Тут я заулыбался еще глупее.
Дедушка Паризиус привык выражаться очень четко. Он тут же сказал своей жене, чтобы она не порола чепуху.
Бабушка Хабенихт заметила, что мне не хотелось уезжать из Пелицхофа. Она так злорадно улыбнулась другой бабушке, что глаза почти исчезли в складках ее улыбки. Она пожала плечами, как бы говоря: ничего, мол, не поделаешь. К сожалению, вслух она этого не сказала, а стала вести себя, как тот волк, который хотел обхитрить семерых козлят. Тоненьким голоском она проговорила, что нигенбургские дедушка с бабушкой тоже хотели бы побыть со мной и что я должен быть добрым и послушным мальчиком. В ее голосе было столько фальши, что я тотчас ее раскусил. Жаль, что старики из Нигенбурга ничего этого не заметили. Отец уехал на рыбалку, дедушка работал с лошадьми в лесу, а Мунцо где-то дрых. У меня не оказалось заступников, и мне пришлось сделать одолжение и поехать в Нигенбург.
Перед отъездом мой дедушка Паризиус еще закупил сотню яиц, и бабушке Хабенихт пришлось выбирать яйца с коричневой скорлупой, те, что снесли родайлендские куры. Дедушка просветил меня, сказал, что, как современный человек, он поддерживает индустриальные методы в сельскохозяйственном производстве, однако яйца предпочитает есть от «зеленых кур», то есть от тех, которые гуляют по траве и питаются дождевыми червями.
Доктор Паризиус работает хирургом в Нигенбургской больнице и одновременно является отцом моей матери. У него ужасно чистая работа, и ему приходится постоянно мыть руки. Поэтому время от времени он позволяет себе грязные словечки, произносить которые мне запрещено. Его любимое слово «дерьмо», которое является вежливой формой для более грубого выражения. Супруги Паризиус живут в старом доме. Это, по их мнению, солиднее, чем жить в новостройке.

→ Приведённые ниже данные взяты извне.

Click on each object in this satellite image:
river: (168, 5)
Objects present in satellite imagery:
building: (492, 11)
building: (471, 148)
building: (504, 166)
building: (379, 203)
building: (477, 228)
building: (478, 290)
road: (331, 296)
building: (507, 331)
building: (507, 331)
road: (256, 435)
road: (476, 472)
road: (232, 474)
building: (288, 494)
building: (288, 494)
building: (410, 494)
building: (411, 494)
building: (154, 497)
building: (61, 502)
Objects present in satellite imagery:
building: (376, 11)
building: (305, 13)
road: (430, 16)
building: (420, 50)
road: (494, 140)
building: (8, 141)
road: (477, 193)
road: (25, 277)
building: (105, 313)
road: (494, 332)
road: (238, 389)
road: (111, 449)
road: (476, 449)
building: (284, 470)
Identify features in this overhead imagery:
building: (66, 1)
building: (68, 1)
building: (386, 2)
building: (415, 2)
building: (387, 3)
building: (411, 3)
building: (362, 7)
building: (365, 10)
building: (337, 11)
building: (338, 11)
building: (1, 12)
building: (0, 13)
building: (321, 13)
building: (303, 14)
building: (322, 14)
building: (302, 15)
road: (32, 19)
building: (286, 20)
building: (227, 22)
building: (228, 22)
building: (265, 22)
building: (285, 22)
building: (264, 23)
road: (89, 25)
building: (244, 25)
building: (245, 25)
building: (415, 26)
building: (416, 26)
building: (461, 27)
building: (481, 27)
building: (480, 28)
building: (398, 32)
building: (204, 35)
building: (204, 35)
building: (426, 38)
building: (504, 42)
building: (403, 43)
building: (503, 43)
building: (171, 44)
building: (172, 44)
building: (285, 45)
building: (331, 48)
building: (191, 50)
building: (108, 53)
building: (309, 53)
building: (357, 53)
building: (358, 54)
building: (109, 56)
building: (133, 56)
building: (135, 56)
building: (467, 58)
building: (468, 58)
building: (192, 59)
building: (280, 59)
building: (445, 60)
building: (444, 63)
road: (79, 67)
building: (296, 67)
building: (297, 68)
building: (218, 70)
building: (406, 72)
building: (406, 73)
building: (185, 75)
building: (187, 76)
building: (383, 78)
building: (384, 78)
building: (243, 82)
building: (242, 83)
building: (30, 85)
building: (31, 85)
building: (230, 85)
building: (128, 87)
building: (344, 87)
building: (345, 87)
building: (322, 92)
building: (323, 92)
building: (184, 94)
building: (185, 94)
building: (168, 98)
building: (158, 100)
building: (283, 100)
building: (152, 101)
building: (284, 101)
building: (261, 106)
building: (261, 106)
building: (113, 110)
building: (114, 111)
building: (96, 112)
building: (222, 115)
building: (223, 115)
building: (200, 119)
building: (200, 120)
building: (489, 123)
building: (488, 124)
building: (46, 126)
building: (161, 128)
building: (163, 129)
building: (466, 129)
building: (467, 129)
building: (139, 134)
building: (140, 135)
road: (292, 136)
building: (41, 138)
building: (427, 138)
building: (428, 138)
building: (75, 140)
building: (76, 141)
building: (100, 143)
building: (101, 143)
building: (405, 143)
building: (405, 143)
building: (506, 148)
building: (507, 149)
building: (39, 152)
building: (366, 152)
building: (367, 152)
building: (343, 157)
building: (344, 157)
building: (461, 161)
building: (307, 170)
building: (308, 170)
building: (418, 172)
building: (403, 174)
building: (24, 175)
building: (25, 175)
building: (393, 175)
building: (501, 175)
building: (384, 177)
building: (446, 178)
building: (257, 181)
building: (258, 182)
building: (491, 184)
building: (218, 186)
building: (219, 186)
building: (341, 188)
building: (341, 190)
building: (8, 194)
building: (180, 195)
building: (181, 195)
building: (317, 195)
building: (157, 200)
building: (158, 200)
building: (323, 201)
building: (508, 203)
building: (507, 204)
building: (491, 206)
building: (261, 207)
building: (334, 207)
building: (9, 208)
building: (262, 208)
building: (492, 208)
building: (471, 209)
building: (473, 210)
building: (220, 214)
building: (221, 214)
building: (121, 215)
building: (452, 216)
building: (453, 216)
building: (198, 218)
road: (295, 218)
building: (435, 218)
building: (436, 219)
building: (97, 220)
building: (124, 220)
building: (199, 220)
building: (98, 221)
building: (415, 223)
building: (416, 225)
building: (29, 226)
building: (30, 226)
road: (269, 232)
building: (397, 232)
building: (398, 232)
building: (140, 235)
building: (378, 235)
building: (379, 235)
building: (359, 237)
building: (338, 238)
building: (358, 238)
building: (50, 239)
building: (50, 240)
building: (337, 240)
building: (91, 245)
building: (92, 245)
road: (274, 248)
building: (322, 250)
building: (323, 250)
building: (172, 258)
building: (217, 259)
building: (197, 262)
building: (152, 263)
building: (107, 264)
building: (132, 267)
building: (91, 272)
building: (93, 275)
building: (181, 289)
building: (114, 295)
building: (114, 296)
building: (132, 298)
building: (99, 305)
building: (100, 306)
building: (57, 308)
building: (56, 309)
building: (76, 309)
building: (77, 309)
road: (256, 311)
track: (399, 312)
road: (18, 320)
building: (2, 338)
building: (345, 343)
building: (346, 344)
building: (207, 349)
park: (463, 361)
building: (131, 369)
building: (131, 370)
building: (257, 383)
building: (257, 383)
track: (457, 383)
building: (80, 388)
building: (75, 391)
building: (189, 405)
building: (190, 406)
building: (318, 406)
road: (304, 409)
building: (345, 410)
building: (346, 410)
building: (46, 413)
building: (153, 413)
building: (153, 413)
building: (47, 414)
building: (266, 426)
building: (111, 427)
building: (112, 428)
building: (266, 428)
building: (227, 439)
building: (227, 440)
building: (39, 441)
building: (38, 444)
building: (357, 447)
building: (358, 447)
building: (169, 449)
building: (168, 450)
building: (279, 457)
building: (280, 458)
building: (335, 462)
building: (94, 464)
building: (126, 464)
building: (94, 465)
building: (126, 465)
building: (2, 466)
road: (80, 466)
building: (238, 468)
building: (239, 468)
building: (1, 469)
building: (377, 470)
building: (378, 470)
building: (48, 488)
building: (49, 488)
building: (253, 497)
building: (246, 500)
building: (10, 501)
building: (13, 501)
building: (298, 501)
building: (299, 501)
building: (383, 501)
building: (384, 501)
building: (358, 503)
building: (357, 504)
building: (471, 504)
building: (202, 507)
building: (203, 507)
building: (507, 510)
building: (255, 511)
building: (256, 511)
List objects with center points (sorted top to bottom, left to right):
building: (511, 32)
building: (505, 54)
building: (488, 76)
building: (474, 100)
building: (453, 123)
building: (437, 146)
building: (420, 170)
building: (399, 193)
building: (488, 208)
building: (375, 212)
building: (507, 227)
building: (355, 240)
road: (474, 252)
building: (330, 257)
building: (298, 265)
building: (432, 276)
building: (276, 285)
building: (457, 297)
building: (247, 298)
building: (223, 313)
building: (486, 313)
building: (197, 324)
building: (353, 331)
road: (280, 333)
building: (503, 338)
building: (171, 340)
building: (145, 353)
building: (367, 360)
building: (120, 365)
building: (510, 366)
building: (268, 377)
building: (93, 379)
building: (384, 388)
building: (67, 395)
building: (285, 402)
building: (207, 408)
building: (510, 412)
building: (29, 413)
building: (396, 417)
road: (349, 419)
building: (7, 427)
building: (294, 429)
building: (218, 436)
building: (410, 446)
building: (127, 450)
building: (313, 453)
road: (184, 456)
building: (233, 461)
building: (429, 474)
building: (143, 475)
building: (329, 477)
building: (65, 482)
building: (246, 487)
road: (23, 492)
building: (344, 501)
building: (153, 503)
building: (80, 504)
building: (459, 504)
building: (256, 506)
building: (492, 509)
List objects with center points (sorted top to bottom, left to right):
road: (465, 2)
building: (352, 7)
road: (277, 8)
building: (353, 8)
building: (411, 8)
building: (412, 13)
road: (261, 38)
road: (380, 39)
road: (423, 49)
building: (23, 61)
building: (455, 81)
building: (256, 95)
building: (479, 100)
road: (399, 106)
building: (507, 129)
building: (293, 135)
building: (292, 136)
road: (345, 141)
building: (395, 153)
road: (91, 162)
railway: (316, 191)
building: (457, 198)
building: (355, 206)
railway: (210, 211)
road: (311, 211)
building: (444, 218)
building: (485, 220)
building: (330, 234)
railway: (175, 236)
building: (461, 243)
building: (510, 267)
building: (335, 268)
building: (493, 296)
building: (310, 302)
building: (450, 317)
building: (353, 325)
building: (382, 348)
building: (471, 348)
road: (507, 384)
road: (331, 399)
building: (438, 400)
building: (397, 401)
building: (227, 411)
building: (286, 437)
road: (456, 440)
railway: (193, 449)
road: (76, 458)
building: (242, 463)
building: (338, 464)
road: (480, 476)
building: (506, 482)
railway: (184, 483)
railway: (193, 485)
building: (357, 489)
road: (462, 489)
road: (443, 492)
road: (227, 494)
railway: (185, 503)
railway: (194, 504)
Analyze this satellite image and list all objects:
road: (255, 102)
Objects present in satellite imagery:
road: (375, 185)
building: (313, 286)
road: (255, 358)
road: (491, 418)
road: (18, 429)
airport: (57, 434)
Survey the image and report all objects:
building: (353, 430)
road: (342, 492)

Бабушка Паризиус — дама с изысканными манерами. Она, конечно, тоже старая, хотя и не признается в этом. Она красит волосы и вовсю пользуется косметикой. Бабушка работает в магазине моды «Люкс» и говорит, что продавщицы там должны выглядеть так, чтобы покупатель при их виде не убегал из магазина, чему в некоторых универсамах были бы только рады, особенно вечерами. Моя бабушка так занята своей работой, домашним хозяйством и косметикой, что у нее на это уходит две рабочие смены. Поэтому она страдает от стрессов. Дедушка Паризиус говорит, что эту болезнь прооперировать невозможно. Бабушка Хабенихт работает приемщицей яиц, стало быть, тоже в торговле, однако ей лучше, потому что в деревне люди могут выглядеть такими, какие они есть, и у них почти не бывает стрессов.